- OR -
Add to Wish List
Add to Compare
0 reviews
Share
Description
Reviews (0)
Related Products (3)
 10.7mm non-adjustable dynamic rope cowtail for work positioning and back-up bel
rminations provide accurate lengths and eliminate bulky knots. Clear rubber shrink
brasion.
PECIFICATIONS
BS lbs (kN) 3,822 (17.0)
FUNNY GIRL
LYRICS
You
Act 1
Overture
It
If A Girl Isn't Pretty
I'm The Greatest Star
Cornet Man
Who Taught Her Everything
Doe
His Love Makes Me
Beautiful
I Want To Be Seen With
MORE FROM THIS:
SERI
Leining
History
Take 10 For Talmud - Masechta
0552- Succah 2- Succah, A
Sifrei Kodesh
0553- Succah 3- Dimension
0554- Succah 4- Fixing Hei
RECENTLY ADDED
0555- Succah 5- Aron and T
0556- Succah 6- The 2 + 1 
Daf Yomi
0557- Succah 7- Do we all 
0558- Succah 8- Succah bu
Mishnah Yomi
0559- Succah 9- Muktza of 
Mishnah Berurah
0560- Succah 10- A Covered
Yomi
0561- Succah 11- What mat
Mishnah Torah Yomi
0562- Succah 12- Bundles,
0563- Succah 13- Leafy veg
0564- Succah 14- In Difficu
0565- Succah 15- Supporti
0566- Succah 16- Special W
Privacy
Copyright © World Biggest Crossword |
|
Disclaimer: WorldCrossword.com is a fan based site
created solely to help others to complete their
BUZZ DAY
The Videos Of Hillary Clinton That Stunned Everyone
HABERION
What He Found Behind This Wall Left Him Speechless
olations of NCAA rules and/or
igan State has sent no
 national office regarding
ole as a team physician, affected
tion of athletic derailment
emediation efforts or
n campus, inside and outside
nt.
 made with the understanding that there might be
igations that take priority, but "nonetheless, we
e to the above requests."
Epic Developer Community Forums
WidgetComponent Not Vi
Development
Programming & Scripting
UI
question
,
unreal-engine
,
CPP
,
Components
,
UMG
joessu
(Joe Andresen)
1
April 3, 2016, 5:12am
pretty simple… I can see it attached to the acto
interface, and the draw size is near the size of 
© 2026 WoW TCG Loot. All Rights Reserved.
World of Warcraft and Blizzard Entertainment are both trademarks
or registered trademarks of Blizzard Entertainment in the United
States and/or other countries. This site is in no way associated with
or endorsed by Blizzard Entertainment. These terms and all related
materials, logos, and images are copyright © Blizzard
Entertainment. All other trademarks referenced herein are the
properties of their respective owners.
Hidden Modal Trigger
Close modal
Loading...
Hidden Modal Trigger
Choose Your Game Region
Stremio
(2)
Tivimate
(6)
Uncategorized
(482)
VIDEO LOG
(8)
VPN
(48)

§ GOAL OF THE EXERCISE:
Which lines of the data contain the word "Entertainment"? Copy each one.

§ SOLUTION:
World of Warcraft and Blizzard Entertainment are both trademarks
or registered trademarks of Blizzard Entertainment in the United
or endorsed by Blizzard Entertainment. These terms and all related
Entertainment. All other trademarks referenced herein are the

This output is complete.